Besides undersea sensors, modern warfare is essentially a networked battlespace. It is expected China would link up Woody, Fiery Cross, Subi and Mischief via DWDM undersea fibers. The undersea sensors are likely on different fibers in my view because they are laid at 900-1000 meters depth for best acoustic performance while communications undersea fibers are probably on the seabed floor. Parts of SCS or ASEAN sea are very deep.
Once China builds up Scarborough (which is expected regardless of what Duterte thinks he got from Xi), then an undersea sensor linking it with Hainan and/or Woody would control the northern entrance to SCS.
In addition, past September and November, China launched 6 spy satellites YG30 designed to capture electronic transmissions from carrier groups, naval fleets and probably submarines. The chosen inclination and orbits appear to point to focused surveillance of the SCS and Indian Ocean for the latter 3 micro satellites. There will be more YG30 to be launched I am sure.
As we know, China recently confirmed they deploy fighters to Woody, contrary to an earlier promise made by Xi. There are aircraft hangars on all the 3 other reefs (as well as on Woody) so there are likely fighters parked inside. The mobile SAM TELs are also parked inside buildings. China just simulated a logistic air drop from Sichuan to Fiery Cross (not from Hainan or Guangzhou), a scenario when these outpost may become isolated (as in a conflict). There are probably 1000 Chinese living on Fiery Cross, they may be right in the middle of a lot of water but they are going to need the right kind of un-salted water just to survive.
KQN

Pete said...

Thanks KQN

Your info and assessment is so interesting I'll make it an article this week.

Regards

Pete

Josh said...

@KQN

My understanding is that the sensors of a SOSUS like system generally are floated at the optimal depth (or placed on convenient sea mounts) but that the cables connecting them to land are still on the seabed. But I do agree that communication cables and SOSUS cables probably are different systems, in that they wouldn't use the same routes and also this would increase vulnerability. It would be interesting to know what US sensors are deployed in the same area; it seems unlikely that the USN just left the SCS empty of any detection system. Minimally the first island chain is ringed with a system to contain the PLAN to that domain in the event of war.

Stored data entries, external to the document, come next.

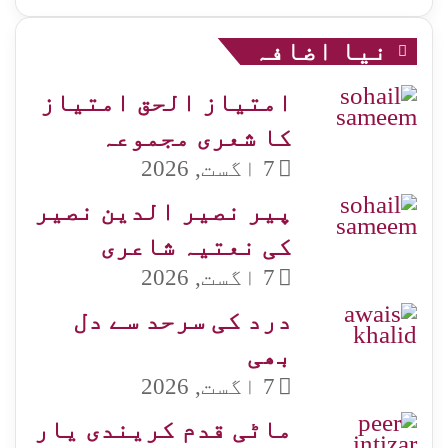
نیا اضافہ
امتیاز الحق امتیاز
کا شعری مجموعہ
7 اگست, 2026
پیر نصیر الدین نصیر
کی نعتیہ شاعری
7 اگست, 2026
درد کی سرحد سے دل
بھی
7 اگست, 2026
ماٹی قدم کریندی یار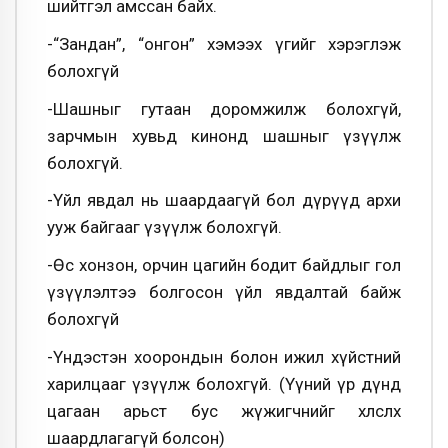
шийтгэл амссан байх.
-“Зандан”, “онгон” хэмээх үгийг хэрэглэж
болохгүй
-Шашныг гутаан доромжилж болохгүй,
зарчмын хувьд кинонд шашныг үзүүлж
болохгүй.
-Үйл явдал нь шаардаагүй бол дүрүүд архи
ууж байгааг үзүүлж болохгүй.
-Өс хонзон, орчин цагийн бодит байдлыг гол
үзүүлэлтээ болгосон үйл явдалтай байж
болохгүй
-Үндэстэн хоорондын болон ижил хүйстний
харилцааг үзүүлж болохгүй. (Үүний үр дүнд
цагаан арьст бус жүжигчнийг хөлслөх
шаардлагагүй болсон)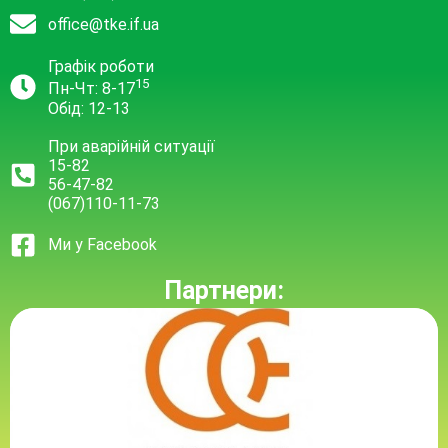
office@tke.if.ua
Графік роботи
15
Пн-Чт: 8-17
Обід: 12-13
При аварійній ситуації
15-82
56-47-82
(067)110-11-73
Ми у Facebook
Партнери: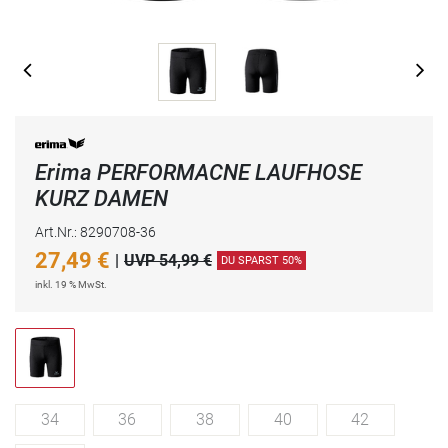
Erima PERFORMACNE LAUFHOSE
KURZ DAMEN
Art.Nr.: 8290708-36
27,49
€
|
UVP 54,99 €
DU SPARST 50%
inkl. 19 % MwSt.
34
36
38
40
42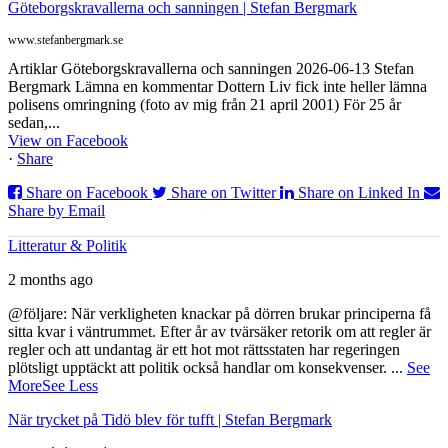
Göteborgskravallerna och sanningen | Stefan Bergmark
www.stefanbergmark.se
Artiklar Göteborgskravallerna och sanningen 2026-06-13 Stefan
Bergmark Lämna en kommentar Dottern Liv fick inte heller lämna
polisens omringning (foto av mig från 21 april 2001) För 25 år
sedan,...
View on Facebook
·
Share
Share on Facebook
Share on Twitter
Share on Linked In
Share by Email
Litteratur & Politik
2 months ago
@följare: När verkligheten knackar på dörren brukar principerna få
sitta kvar i väntrummet. Efter år av tvärsäker retorik om att regler är
regler och att undantag är ett hot mot rättsstaten har regeringen
plötsligt upptäckt att politik också handlar om konsekvenser.
...
See
More
See Less
När trycket på Tidö blev för tufft | Stefan Bergmark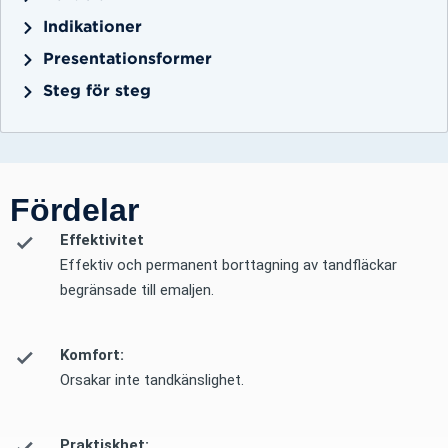
Indikationer
Presentationsformer
Steg för steg
Fördelar
Effektivitet
Effektiv och permanent borttagning av tandfläckar
begränsade till emaljen.
Komfort:
Orsakar inte tandkänslighet.
Praktiskhet: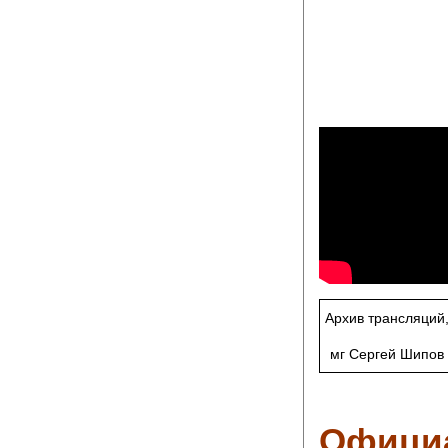
Архив трансляций
мг Сергей Шипов
Офици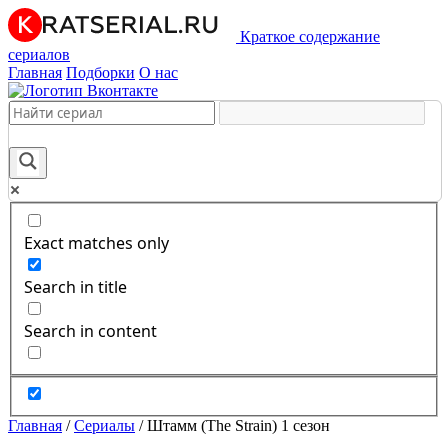
Краткое содержание
сериалов
Главная
Подборки
О нас
Exact matches only
Search in title
Search in content
Главная
/
Сериалы
/
Штамм (The Strain) 1 сезон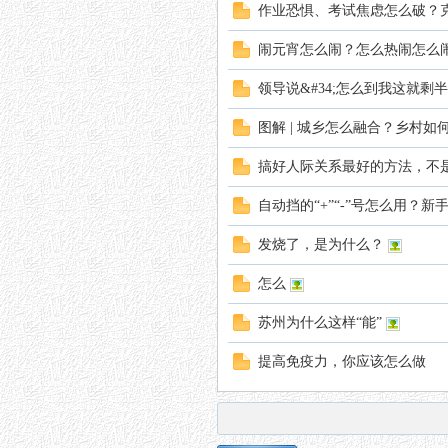
作业恐惧、考试焦虑怎么破？克
闹元宵怎么闹？怎么热闹怎么
领导说&#34;怎么到我这就剩
图解 | 城乡怎么融合？乡村
搞好人际关系最好的方法，不是请
自动挡的“+”“-”号怎么用？
发烧了，是为什么？
怎么
苏州为什么这样“能”
提高免疫力，你应该怎么做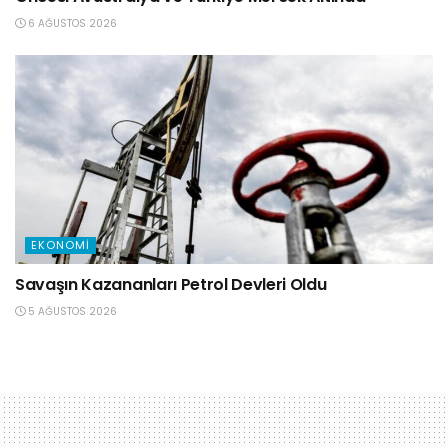
6 AĞUSTOS 2026
EKONOMI
Savaşın Kazananları Petrol Devleri Oldu
5 AĞUSTOS 2026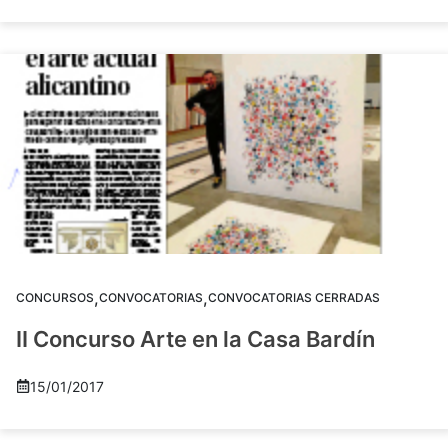
,
,
CONCURSOS
CONVOCATORIAS
CONVOCATORIAS CERRADAS
II Concurso Arte en la Casa Bardín
15/01/2017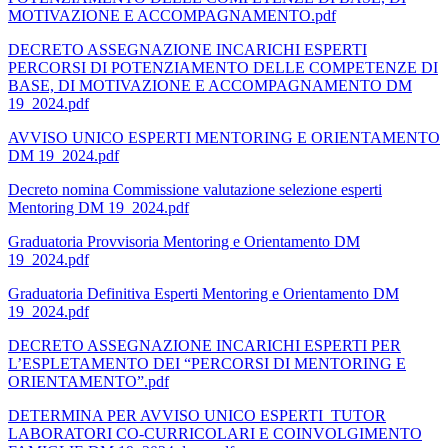
MOTIVAZIONE E ACCOMPAGNAMENTO.pdf
DECRETO ASSEGNAZIONE INCARICHI ESPERTI
PERCORSI DI POTENZIAMENTO DELLE COMPETENZE DI
BASE, DI MOTIVAZIONE E ACCOMPAGNAMENTO DM
19_2024.pdf
AVVISO UNICO ESPERTI MENTORING E ORIENTAMENTO
DM 19_2024.pdf
Decreto nomina Commissione valutazione selezione esperti
Mentoring DM 19_2024.pdf
Graduatoria Provvisoria Mentoring e Orientamento DM
19_2024.pdf
Graduatoria Definitiva Esperti Mentoring e Orientamento DM
19_2024.pdf
DECRETO ASSEGNAZIONE INCARICHI ESPERTI PER
L’ESPLETAMENTO DEI “PERCORSI DI MENTORING E
ORIENTAMENTO”.pdf
DETERMINA PER AVVISO UNICO ESPERTI_TUTOR
LABORATORI CO-CURRICOLARI E COINVOLGIMENTO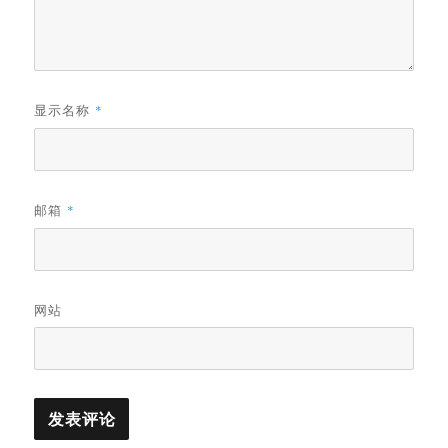
显示名称
*
邮箱
*
网站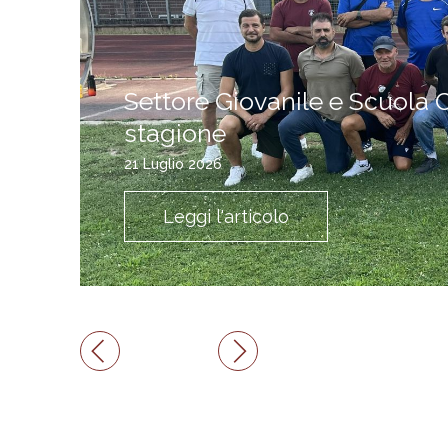
Settore Giovanile e Scuola C
stagione
21 Luglio 2026
Leggi l'articolo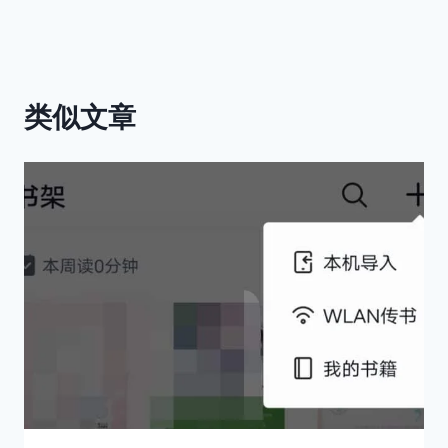
航
类似文章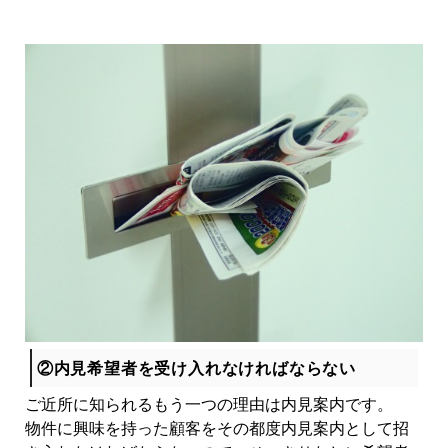
②内見希望者を受け入れなければならない
ご近所に知られるもう一つの理由は内見案内です。
物件に興味を持った顧客をその都度内見案内として招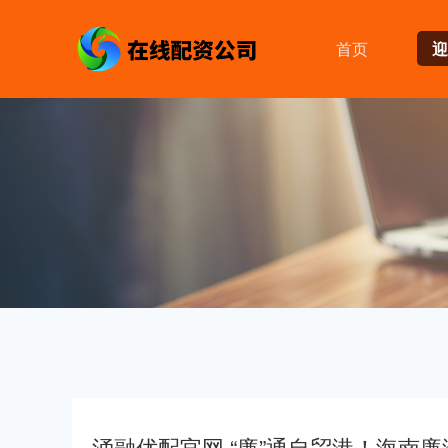
首页
迎
涌融优配官网 “廉”通自贸港！海南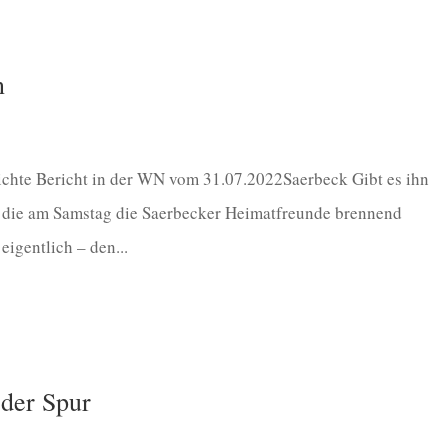
n
ichte Bericht in der WN vom 31.07.2022Saerbeck Gibt es ihn
, die am Samstag die Saerbecker Heimatfreunde brennend
eigentlich – den...
der Spur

China also as a robust network of oceanic recon satellites the dwarf US efforts - while the US does have a very robust and cable NOSS for recieving signals, China additionally has a couple of different sets of SAR satellites as well as dedicated wide field EO satellites (presumably as a backup SAR being jammed), as well as any number of standard EO satellites that can be used to ID targets acquired by other means.

Cheers,
Josh

Anonymous said...

If we just look at the orbits of the constellation of YG-30 micro satellites (6 launched with at least 3 more planned), it will provide near (with a pass every 1/3 hour) real time coverage over the Middle east (Suez canal and strait of Hormuz), Indian ocean (including Diego Garcia) and the Pacific (SCS, Taiwan, Okinawa, Guam, Northern Australia).